Arabic script in Unicode

The sign of the Arab and Syrian are in Unicode in seven different Unicode blocks. In addition to the individual characters of the Unicode standard also defines a set of algorithms to properly display Arabic and Syriac texts.

Coded character

The most important sign of the Arab lie in the Unicode block Arabic. In addition to the letters of the Arabic alphabet, similar in size and arrangement of ISO 8859-6, here are even numbers, some punctuation marks that are very different from those that are used with the Latin alphabet, and special characters. Even if a letter in the word has different representations depending on the position, this block contains only one character for all variants.

The Arabic alphabet is also used in other languages ​​, which add some more characters. Thus, there are in the Persian alphabet, four additional letters. Such letters are combined with characters that are no longer in use, in the blocks Arabic, supplement and Arabic, extended -A.

The two blocks Arabic Presentation Forms- A Arabic Presentation Forms- B and contain - especially for compatibility with other standards - Display variants and ligatures.

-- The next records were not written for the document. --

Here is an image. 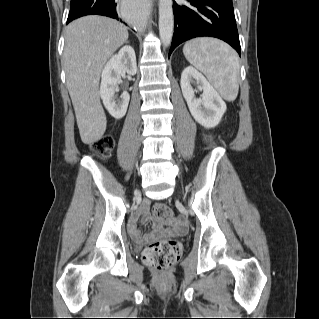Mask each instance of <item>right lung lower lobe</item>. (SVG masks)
<instances>
[{"label":"right lung lower lobe","instance_id":"obj_1","mask_svg":"<svg viewBox=\"0 0 319 319\" xmlns=\"http://www.w3.org/2000/svg\"><path fill=\"white\" fill-rule=\"evenodd\" d=\"M117 1L118 0H76L70 5L67 24L74 19L86 15H102L120 20L116 10Z\"/></svg>","mask_w":319,"mask_h":319}]
</instances>
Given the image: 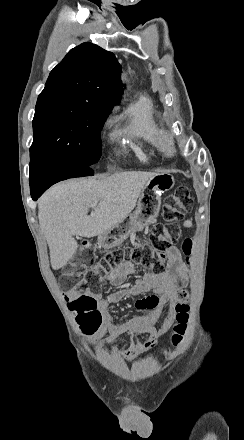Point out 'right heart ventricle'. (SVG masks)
Here are the masks:
<instances>
[{
  "label": "right heart ventricle",
  "mask_w": 244,
  "mask_h": 440,
  "mask_svg": "<svg viewBox=\"0 0 244 440\" xmlns=\"http://www.w3.org/2000/svg\"><path fill=\"white\" fill-rule=\"evenodd\" d=\"M116 127L112 135L133 136L148 144L158 147L162 142V134L153 119V105L150 100L141 99L131 103L115 120Z\"/></svg>",
  "instance_id": "e07e8e85"
}]
</instances>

Unicode block Arab mathematical alphanumeric symbols finally includes Arabic characters for use in mathematical equations.

The letters of the alphabet are in the Unicode block Syrian Syriac. Other than the Arab there are no signs that are encoded in multiple different display formats.

In addition to these characters, the bidirectional control characters and the wide loose connector or connectors not play a role in the Arab and Syrian digital typography.

Direction

Arabic and Syriac is written from right to left, just numbers - regardless of the number used - to write from left to right. Some punctuation marks, such as parentheses, are displayed mirrored to the ordinary version. For the correct representation of the Unicode standard provides the Unicode bidi algorithm as for other left-handed writings.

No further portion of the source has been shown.